Lopatin's success in local and regional tournaments was interrupted by World War II. By then he lived with his family in Leningrad. His second son was born there in 1942, but died of malnutrition. The family was evacuated around 1942, first Lopatin and then his wife and son. Later Lopatin was enlisted to the Soviet Army. He was injured in the Battle of Stalingrad and for many months after that could not use his left hand. He spent the rest of the war recovering as a coach at a military school.

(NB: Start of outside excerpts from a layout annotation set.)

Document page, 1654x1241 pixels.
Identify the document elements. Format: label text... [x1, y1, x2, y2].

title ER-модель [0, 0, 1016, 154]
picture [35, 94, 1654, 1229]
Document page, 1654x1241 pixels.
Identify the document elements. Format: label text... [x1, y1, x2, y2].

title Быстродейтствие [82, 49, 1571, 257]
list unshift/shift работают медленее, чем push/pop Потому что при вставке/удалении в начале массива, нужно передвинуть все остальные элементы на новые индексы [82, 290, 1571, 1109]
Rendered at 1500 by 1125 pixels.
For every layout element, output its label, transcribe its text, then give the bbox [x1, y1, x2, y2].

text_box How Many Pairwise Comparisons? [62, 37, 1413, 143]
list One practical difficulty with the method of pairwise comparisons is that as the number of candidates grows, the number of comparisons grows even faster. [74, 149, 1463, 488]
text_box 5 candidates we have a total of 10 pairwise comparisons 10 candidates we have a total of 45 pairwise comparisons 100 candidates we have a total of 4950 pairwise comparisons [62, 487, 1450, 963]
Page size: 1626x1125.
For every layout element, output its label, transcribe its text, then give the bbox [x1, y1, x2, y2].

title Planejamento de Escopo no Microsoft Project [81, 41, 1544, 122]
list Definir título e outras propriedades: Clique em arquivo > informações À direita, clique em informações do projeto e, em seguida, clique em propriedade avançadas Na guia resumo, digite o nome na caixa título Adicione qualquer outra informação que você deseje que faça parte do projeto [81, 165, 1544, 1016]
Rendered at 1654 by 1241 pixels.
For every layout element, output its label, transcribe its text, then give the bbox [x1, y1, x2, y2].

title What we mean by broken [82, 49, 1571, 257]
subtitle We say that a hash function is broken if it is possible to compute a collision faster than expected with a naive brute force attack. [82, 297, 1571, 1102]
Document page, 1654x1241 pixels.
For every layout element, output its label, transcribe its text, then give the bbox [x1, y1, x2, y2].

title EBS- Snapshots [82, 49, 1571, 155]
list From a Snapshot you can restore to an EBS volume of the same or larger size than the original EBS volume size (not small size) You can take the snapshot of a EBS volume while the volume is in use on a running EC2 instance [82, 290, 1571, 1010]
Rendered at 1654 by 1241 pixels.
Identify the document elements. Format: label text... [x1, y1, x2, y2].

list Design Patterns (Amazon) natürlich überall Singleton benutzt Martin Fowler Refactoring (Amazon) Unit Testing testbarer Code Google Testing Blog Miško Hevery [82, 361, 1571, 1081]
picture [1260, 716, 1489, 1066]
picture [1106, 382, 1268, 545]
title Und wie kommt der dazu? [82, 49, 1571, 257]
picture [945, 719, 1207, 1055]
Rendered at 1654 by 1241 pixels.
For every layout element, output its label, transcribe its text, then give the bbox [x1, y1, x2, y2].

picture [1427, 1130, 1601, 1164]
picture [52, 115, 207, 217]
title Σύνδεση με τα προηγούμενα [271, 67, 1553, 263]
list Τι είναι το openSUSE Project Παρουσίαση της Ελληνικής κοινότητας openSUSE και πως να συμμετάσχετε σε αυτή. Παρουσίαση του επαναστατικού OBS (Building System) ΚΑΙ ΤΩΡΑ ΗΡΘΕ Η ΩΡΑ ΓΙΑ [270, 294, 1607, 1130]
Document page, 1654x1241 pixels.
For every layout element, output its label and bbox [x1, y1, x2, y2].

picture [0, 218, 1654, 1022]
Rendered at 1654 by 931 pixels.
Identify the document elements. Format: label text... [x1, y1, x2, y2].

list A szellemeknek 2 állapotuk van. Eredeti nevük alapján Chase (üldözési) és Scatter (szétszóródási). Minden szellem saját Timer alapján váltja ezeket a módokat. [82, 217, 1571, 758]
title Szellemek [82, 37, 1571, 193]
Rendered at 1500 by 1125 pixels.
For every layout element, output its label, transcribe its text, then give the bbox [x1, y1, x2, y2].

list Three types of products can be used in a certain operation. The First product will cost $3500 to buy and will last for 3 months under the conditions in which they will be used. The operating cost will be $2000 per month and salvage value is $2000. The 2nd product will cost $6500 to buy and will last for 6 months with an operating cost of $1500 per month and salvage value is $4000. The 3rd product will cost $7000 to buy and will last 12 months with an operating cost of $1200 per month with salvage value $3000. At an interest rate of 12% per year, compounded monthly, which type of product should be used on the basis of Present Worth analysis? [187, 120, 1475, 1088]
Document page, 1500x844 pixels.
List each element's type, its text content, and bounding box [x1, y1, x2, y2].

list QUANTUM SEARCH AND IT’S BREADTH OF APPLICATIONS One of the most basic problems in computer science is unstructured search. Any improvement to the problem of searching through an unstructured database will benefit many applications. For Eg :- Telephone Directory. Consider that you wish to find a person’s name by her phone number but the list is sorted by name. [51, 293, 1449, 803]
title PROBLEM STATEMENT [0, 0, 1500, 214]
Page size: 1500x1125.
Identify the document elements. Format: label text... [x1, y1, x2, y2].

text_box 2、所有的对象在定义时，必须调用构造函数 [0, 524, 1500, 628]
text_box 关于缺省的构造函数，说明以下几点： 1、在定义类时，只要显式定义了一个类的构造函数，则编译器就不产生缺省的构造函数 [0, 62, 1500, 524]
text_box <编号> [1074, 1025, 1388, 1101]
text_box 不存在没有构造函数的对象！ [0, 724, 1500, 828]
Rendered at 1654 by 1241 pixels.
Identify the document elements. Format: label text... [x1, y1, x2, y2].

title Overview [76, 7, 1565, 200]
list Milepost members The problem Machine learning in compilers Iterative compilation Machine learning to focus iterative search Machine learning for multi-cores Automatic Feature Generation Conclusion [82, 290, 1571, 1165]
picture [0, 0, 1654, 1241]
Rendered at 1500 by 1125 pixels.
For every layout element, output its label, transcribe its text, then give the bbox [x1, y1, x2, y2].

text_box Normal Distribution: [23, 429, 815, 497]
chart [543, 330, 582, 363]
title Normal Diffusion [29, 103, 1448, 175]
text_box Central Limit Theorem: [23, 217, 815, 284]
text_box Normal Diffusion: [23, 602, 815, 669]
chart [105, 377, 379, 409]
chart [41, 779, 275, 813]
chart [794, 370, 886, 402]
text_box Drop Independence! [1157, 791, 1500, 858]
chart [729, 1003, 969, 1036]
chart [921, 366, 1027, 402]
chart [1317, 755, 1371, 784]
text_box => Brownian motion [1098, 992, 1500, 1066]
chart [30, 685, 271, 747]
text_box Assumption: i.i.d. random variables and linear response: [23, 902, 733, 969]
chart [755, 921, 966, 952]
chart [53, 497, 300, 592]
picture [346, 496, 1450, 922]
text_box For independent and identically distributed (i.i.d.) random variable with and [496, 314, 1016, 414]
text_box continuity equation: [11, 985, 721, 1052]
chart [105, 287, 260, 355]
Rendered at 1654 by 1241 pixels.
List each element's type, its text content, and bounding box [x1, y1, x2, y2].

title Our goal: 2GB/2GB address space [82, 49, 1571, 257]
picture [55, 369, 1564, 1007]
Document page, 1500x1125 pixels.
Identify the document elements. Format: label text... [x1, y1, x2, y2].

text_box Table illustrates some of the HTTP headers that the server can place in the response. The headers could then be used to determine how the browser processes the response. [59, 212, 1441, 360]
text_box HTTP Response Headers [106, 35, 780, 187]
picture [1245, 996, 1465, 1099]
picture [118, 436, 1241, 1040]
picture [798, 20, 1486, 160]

After the war Lopatin resumed his weightlifting career and reigned as the Soviet featherweight champion in 1947, 1948, and 1950, finishing as runner-up in 1945, 1946, and 1949, and in third place in 1951. He took silver in the division at the 1947 European Weightlifting Championships in Helsinki and gold in the same event at the 1950 edition in Paris. That same year he took silver in the featherweight division at the World Weightlifting Championships. As competition in the featherweight field grew, Lopatin switched to the lightweight division and once again became the Soviet champion prior to his attendance at the 1952 Summer Olympics, after which he announced his retirement from active competition. He worked as a coach at Dynamo Stadium in Moscow from 1949 through 1998. He died on 21 July 2011.